3. Snippet: A snippet, sometimes called a pre-header or preview text, is a critical piece of text in a marketing email. Along with the subject line and the friendly from name, the snippet is the only other copy that appears in most inboxes. You can use your snippet to build on ideas introduced in your subject line or to include content not mentioned in the subject. In newspaper terms, if the subject line is a headline, then the snippet is a subhead.
4. Relevant, Skimmable Content: Subscribers who open an email spend an average of 15-20 seconds reading or looking at the message, according to Marketing Sherpa. The average reader can only consume 50 words during that time. How long are your messages? If you include a lot of copy, consider these strategies:
- Get straight to the point. Don’t bother with long introductions. Tell subscribers why you are messaging them and what you would like them to do.
- Use subheads, bullets, captions and call outs. All of these writing tools provide opportunities for skimmers to digest your key messages or find information that is personally relevant.
5. Graphics: Showing is better than telling. Photography and illustrations provide a more robust experience for your subscribers. Use these graphics to educate subscribers about your products, services or mission.

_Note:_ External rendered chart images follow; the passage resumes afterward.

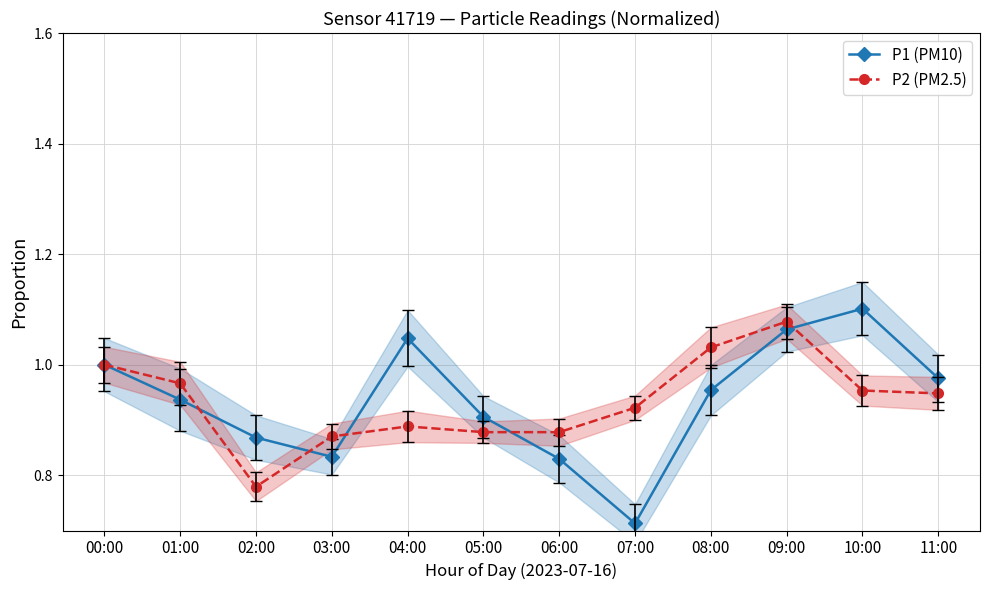

How many interior local valleys does the P2 (PM2.5) series have?

1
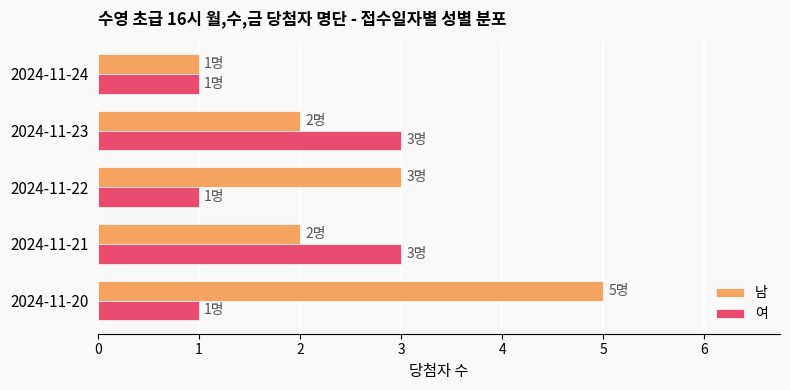

How many series are shown in this chart?

2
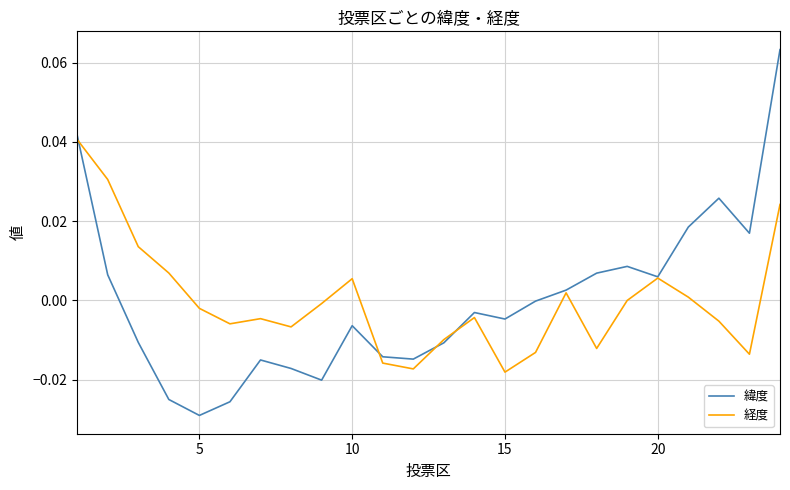

Rank the series by their maximum value, from lowest to highest.

経度, 緯度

6. Call to Action: What would you like your subscribers to do after reading your email? The answer to that question is your call to action. Some common calls to action include:
- Shop now
- Make a reservation
- Make a donation
- Learn more
Be sure to articulate your call to action with a link in a variety of different locations within your message, including in your copy, in a clickable button, in image alt tags, and perhaps even in your snippet.
7. Sharing Options: Give your message legs by encouraging subscribers to share it to their social networks, and don’t forget to encourage subscribers to forward the message.
8. Contact Information: The CAN-SPAM Act requires that businesses include their physical postal address on commercial email. We also recommend including your phone number and web address. Subscribers are more comfortable trusting your brand when you provide an easy way to reach them with questions.
9. Unsubscribe Link: We get it. It’s sad when someone wants to stop receiving your emails. But you are legally required to provide a method for subscribers to opt out of future emails. It’s best if you continue to provide subscribers with an excellent experience, even as they’re leaving. Make sure your email has a crystal clear method for unsubscribing. If a subscriber does not know how to leave your list, chances are he or she will flag your message as spam. Too many spam flags, and your future messages could land in your subscribers’ junk folders instead of their inboxes. Not good! We recommend a link in your footer that simply says “unsubscribe.”
Consider placing your unsubscribe link on its own line or in bold text. Sometimes subscribers don’t want to leave your list entirely, they just want to receive fewer emails or more relevant email from you. Provide them with the option to adjust their subscription settings, also called “opting down,” using an “Update Your Email Preferences” link in your footer.